Equity investors will have to become far more selective in finding those shares that will give them reasonable growth in the short-term, says Neil Brown, manager of the Nedgroup Investments Growth Fund.
"On the other hand, South African investors who are in invested in the markets for the long-term will just have to sit tight and ride out the volatility in local and global markets."
Speaking at a Nedgroup Investments seminar, Brown said several important indicators showed that the local equity market is now at a high level: "For instance, the average operating margins of industrial shares on the JSE has risen from about 8% to just under 14% in 2007. The same is true for the return on equity of local industrial shares from +10% in 2001 and is now above 25%."
The price/earnings ratio of the FTSE/JSE All Share Index has also increased from around eight times in at the beginning of 2003 to just over 15 times in 2007. "I expect the local equities market to move sideways for the next 12 months."
"In terms of our current portfolio position, we favour high quality, mid-sized industrial companies as well as local banks. In the next couple of months we will also be looking for higher levels of safety margins in our valuations of companies."

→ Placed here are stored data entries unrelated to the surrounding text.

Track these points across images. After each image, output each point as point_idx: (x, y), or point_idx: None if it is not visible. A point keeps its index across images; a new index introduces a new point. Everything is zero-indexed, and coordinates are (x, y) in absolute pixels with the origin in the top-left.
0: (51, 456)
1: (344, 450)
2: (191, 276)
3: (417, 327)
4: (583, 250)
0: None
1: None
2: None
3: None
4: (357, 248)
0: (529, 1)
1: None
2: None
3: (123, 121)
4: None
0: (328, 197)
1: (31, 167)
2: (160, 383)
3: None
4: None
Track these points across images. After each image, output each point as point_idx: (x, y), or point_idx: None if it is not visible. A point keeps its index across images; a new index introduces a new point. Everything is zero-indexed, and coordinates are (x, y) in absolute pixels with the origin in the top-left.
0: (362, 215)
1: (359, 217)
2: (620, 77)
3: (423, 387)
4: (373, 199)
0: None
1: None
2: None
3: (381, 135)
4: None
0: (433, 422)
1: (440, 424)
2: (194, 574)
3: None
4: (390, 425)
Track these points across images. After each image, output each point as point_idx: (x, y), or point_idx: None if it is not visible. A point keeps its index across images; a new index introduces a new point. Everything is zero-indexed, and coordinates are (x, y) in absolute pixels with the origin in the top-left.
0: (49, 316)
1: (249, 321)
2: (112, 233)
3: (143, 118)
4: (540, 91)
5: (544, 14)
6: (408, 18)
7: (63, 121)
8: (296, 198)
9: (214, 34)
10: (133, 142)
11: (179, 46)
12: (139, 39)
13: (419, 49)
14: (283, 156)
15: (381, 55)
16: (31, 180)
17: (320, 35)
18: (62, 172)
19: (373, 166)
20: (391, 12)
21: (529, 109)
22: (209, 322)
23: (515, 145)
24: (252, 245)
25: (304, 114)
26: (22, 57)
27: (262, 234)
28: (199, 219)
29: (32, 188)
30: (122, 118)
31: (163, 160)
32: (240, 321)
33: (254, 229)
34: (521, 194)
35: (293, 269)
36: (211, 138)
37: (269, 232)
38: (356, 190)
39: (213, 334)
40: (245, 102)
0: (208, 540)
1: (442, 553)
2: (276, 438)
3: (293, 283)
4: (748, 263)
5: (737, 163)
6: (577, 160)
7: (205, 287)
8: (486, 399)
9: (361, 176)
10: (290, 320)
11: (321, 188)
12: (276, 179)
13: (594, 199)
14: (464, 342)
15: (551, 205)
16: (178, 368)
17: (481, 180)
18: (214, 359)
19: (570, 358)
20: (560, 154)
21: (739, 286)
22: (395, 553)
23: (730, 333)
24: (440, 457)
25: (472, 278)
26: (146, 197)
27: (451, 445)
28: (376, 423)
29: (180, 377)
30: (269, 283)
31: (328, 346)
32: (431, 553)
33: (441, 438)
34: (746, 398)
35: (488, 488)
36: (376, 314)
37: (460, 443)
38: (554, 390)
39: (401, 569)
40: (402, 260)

Brown said the Nedgroup Investments Growth Fund was continuously investing in companies with better quality business models supported by high levels of pricing power and cash generation. "We also favour defensive and less cyclical shares that meet these criteria, such as Standard Bank, Remgro, Pick n Pay, Naspers and Liberty International."
Speaking at the same investment seminar, Larry Jones, chief investment officer at Nedgroup Investments UK and manager of the Nedgroup Investments International Target Return Fund, said the turbulent markets of the past two months was particularly stressful for investors in individual hedge funds, where some major losses occurred.
This again emphasised the importance of investing in hedge funds that focused on preserving capital in times of extreme volatility, such as a fund-of-hedge funds.
"Volatile markets create inefficiencies in markets and these can be exploited by skilled hedge fund managers to create that extra return for investors, also known as alpha. Investors would be in a better position if they invest with managers of fund-of-hedge funds who focus on generating alpha returns (the risk-adjusted returns due to skill which cannot be easily replicated), instead of managers who focus on beta returns (the return provided by exposure to market risk factors which can be replicated through for instance, index tracking funds).
Jones pointed out that the US sub-prime mortgage crisis acted as a catalyst for the pullback in global markets and that "more delinquencies" will follow. "The crisis has not played itself out yet and there are still problems ahead."
He said South African investors would feel the impact through a general market pullback. "It has led to a widening in credit spreads in emerging market bonds and greater risk aversion."